La ley vigente entonces en Francia no protegía de forma adecuada a los ciudadanos; quienes, de hecho, no eran tales y nada eran si no podían invocar algún privilegio. Sólo les estaba reservado, decía el abate, recibir desprecios, injurias y vejaciones. Y el único recurso que los desgraciados (así los llamaba) carentes de privilegios tenían, para evitar ser aplastados, era acogerse a la protección de algún grande, lo que implicaba arrastrarse a “todo tipo de bajezas”.

Sieyès afirmaba no escribir para los hombres viles, “indiferentes a todo lo que atañe a la libertad, a la honra, a la igualdad ante la ley”; esto es, a los celosos de su dinero, por encima de todo, e insensibles a los derechos sociales. Con ímpetu, él predicaba el imperio de la razón que, decía, se iba extendiendo de día en día y que reclamaba la progresiva restitución de los derechos usurpados.

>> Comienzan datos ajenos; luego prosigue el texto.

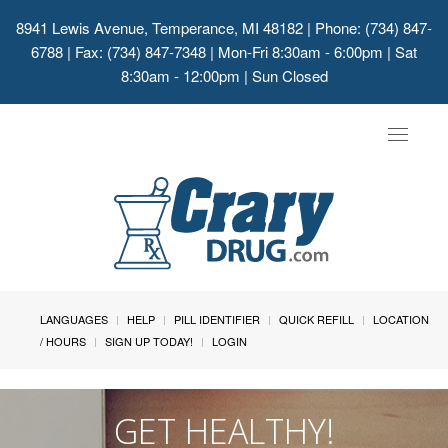
8941 Lewis Avenue, Temperance, MI 48182
| Phone: (734) 847-
6788 | Fax: (734) 847-7348 | Mon-Fri 8:30am - 6:00pm | Sat
8:30am - 12:00pm | Sun Closed
Toggle
navigat
LANGUAGES
HELP
PILL IDENTIFIER
QUICK REFILL
LOCATION
/ HOURS
SIGN UP TODAY!
LOGIN
GET HEALTHY!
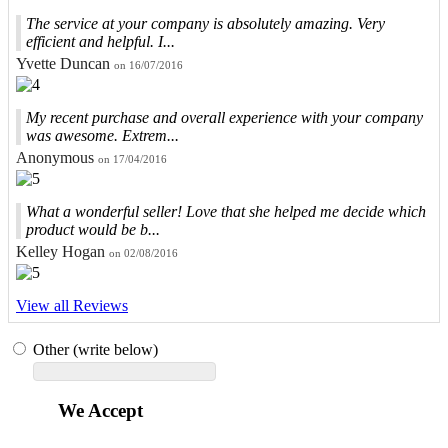
The service at your company is absolutely amazing. Very
efficient and helpful. I...
Yvette Duncan
on 16/07/2016
My recent purchase and overall experience with your company
was awesome. Extrem...
Anonymous
on 17/04/2016
What a wonderful seller! Love that she helped me decide which
product would be b...
Kelley Hogan
on 02/08/2016
View all Reviews
Other (write below)
We Accept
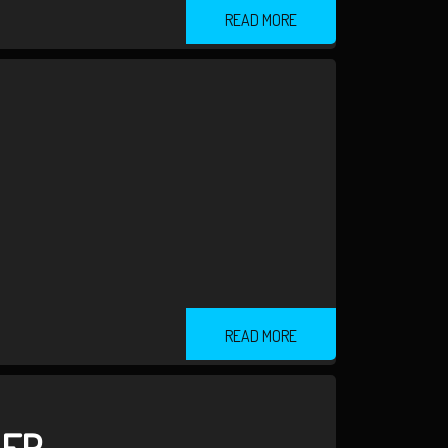
READ MORE
READ MORE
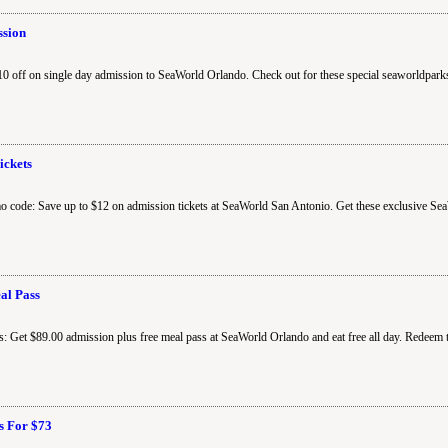
ssion
 off on single day admission to SeaWorld Orlando. Check out for these special seaworldpark
ickets
o code: Save up to $12 on admission tickets at SeaWorld San Antonio. Get these exclusive Se
al Pass
: Get $89.00 admission plus free meal pass at SeaWorld Orlando and eat free all day. Redeem
ts For $73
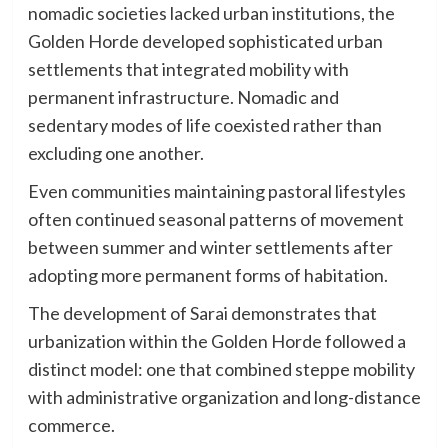
nomadic societies lacked urban institutions, the
Golden Horde developed sophisticated urban
settlements that integrated mobility with
permanent infrastructure. Nomadic and
sedentary modes of life coexisted rather than
excluding one another.
Even communities maintaining pastoral lifestyles
often continued seasonal patterns of movement
between summer and winter settlements after
adopting more permanent forms of habitation.
The development of Sarai demonstrates that
urbanization within the Golden Horde followed a
distinct model: one that combined steppe mobility
with administrative organization and long-distance
commerce.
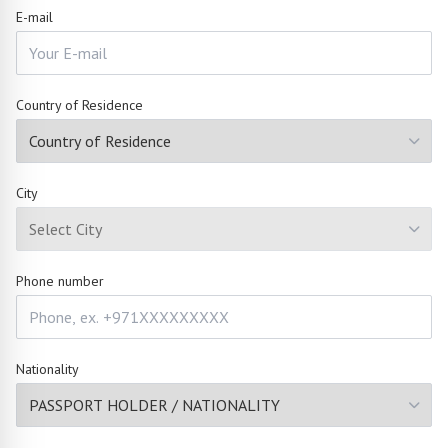
E-mail
Country of Residence
City
Phone number
Nationality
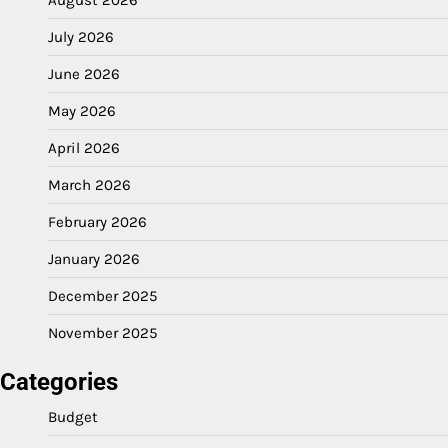
July 2026
June 2026
May 2026
April 2026
March 2026
February 2026
January 2026
December 2025
November 2025
Categories
Budget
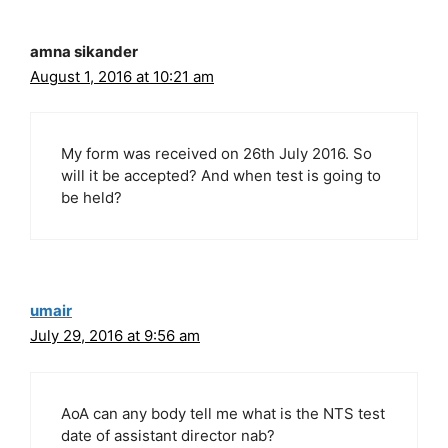
amna sikander
August 1, 2016 at 10:21 am
My form was received on 26th July 2016. So
will it be accepted? And when test is going to
be held?
umair
July 29, 2016 at 9:56 am
AoA can any body tell me what is the NTS test
date of assistant director nab?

Pensaba en las generaciones aún no nacidas y se preguntaba por lo que dirían al enterarse del furor con que el segundo orden del Estado y el primer orden del clero proscribían todas las peticiones de las ciudades. Subrayaba que no era una insurrección contra la autoridad real, sino contra cualquier tipo de arbitrariedades; esto es capital.

Partiendo de que la nación es una reunión de individuos, “¿qué es la voluntad de una nación? Es el resultado de las voluntades individuales”. ¿En qué grado viven conscientes de su dignidad los ciudadanos, una dignidad que es compartida por igual con los demás seres humanos? ¿Alguien duda de que el grado de esta conciencia no repercute en sus vidas y en el desarrollo de las sociedades?

En el siglo I, Séneca se refería a lo miserable que era el estado de quienes trabajaban en ocupaciones que no eran suyas. Podríamos plantear así el concepto de propiedad y de su titularidad, pero yo les propongo atender al interés que depositamos en el trabajo: en la afición que le tenemos o en el gusto que nos produce; o la desgana y disgusto que nos genera. En concreto, Séneca lamentaba cuántos “duermen por sueño ajeno, andan con ajenos pasos, comen con ajena gana; hasta el amar y aborrecer, que son acciones tan libres, lo hacen mandados”.

Ciertamente, hay un grave coste en esta continua alienación: personalidades frágiles, sumisas a un dictado exterior, desvalorizadas y descapitalizadas de vivencias personales. Y hoy como ayer, millones de seres humanos viven fuera de sí, absolutamente desnortados en la función o sentido de su trabajo o de su quehacer en la vida.

Pienso ahora en la política, un proyecto social liberal tiene una componente utópica: el objetivo de poner en forma a todos los ciudadanos, para que velen por la libertad y la igualdad; las de ellos y las de todos los demás, sean de donde sean y sean como sean. Es cierto que nunca se acabará de lograr, pero lo necesario nunca se debe dejar de desear y de querer. Radicalidad, autenticidad y decencia.